• Ensemble de tâches:
- A) Mettez à jour le passage de la chronique sur les phobies allant de « Bien sûr, la » jusqu'à « de statuer là-dessus. » inclus, en remplaçant « Bruxelles » par « Anvers ».
- B) Dénombrez les lignes de la liste qui contiennent la chaîne « What », en tenant compte de la casse, et indiquez uniquement ce nombre.

Il ne faut surtout pas croire que ces gens-là mènent une existence facile, loin de là. Et même si l’agalmatorémaphobie ne touche qu’une infime partie de la population, elle n’est pas moins traumatisante que d’autres peurs dites «insolites». Par exemple? La podophobie qui est la peur des pieds (ou quand le moment le plus effrayant de la journée consiste à mettre des chaussettes), la carpophobie qui, contrairement à ce que son nom suggère, n’est pas la peur des carpes mais bien celle des… fruits (vous serez heureux d’apprendre qu’en grec, «karpo» signifie «fruit», cette chronique est tellement instructive, je n’en reviens pas moi-même) ou encore ma préférée de toutes les peurs qui s’appelle la nanopabulophobie et qui n’est autre que la peur… des nains de jardin à brouette, je vous promets, je n’invente rien, dites-moi quand vous avez fini de rire mais personnellement, ça m’a pris trois jours et demi.

Bien sûr, la morale de cette histoire, c’est qu’on a le droit de se bidonner (surtout en cette époque maussade, hein, mes aïeuls), mais pas de se moquer. On peut s’en amuser, mais pas s’en réjouir. Cela pour une raison très simple: personne, absolument personne, n’aurait envie de se retrouver à la place d’une personne souffrant d’agalmatorémaphobie et qui, pour faire plaisir à sa belle-famille venue de très loin pour visiter Bruxelles, est obligée d’aller prendre la pose devant Manneken-Pis. On est d’accord: éprouver une profonde terreur face à un minuscule gamin qui pisse tranquillement derrière une grille, ça ne doit pas être comique du tout, il n’est même pas nécessaire de statuer là-dessus.

• Liste des données:
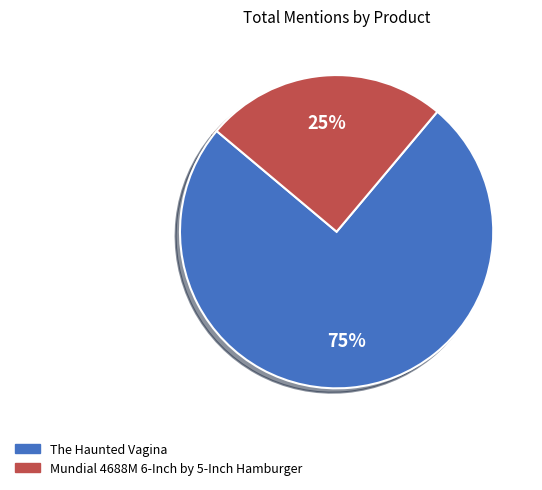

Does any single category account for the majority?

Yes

...

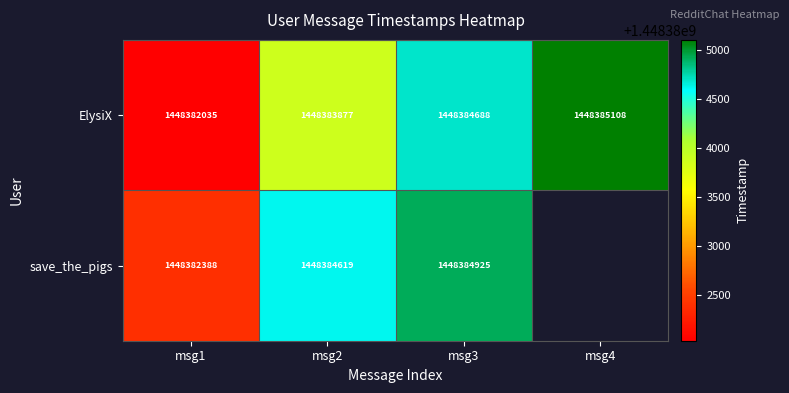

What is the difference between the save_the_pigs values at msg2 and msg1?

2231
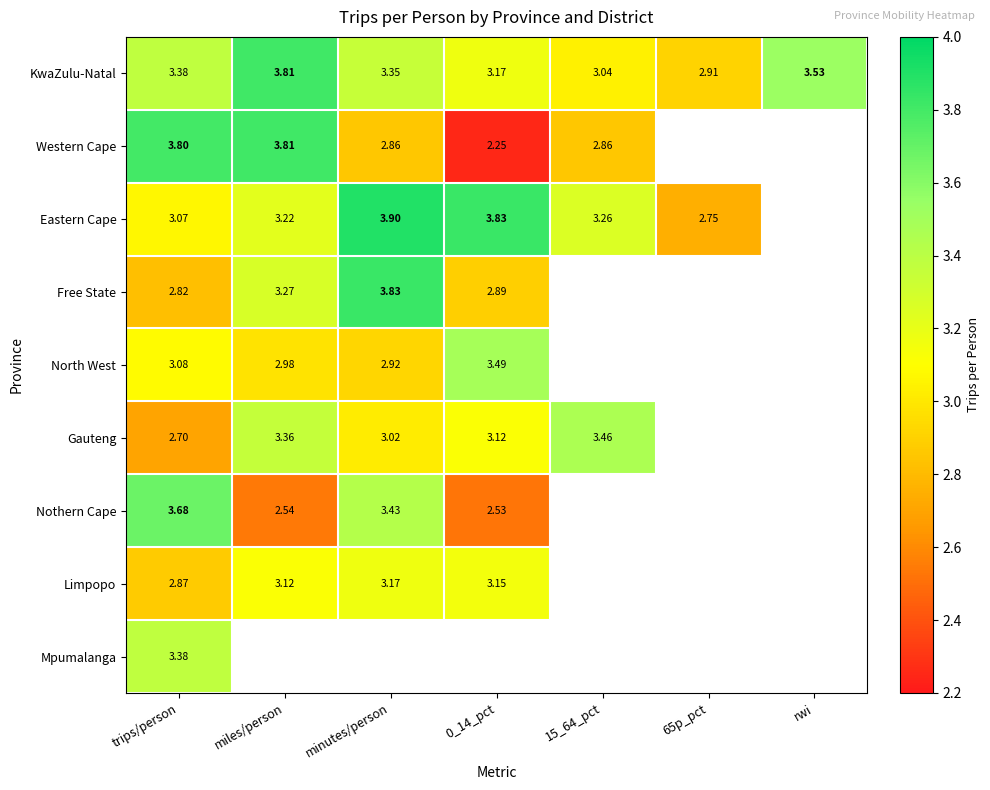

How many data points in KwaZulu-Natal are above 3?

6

--

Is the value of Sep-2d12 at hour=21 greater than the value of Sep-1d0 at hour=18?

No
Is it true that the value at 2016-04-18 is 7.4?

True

• Résultats:
- A)
Bien sûr, la morale de cette histoire, c’est qu’on a le droit de se bidonner (surtout en cette époque maussade, hein, mes aïeuls), mais pas de se moquer. On peut s’en amuser, mais pas s’en réjouir. Cela pour une raison très simple: personne, absolument personne, n’aurait envie de se retrouver à la place d’une personne souffrant d’agalmatorémaphobie et qui, pour faire plaisir à sa belle-famille venue de très loin pour visiter Anvers, est obligée d’aller prendre la pose devant Manneken-Pis. On est d’accord: éprouver une profonde terreur face à un minuscule gamin qui pisse tranquillement derrière une grille, ça ne doit pas être comique du tout, il n’est même pas nécessaire de statuer là-dessus.

- B) 1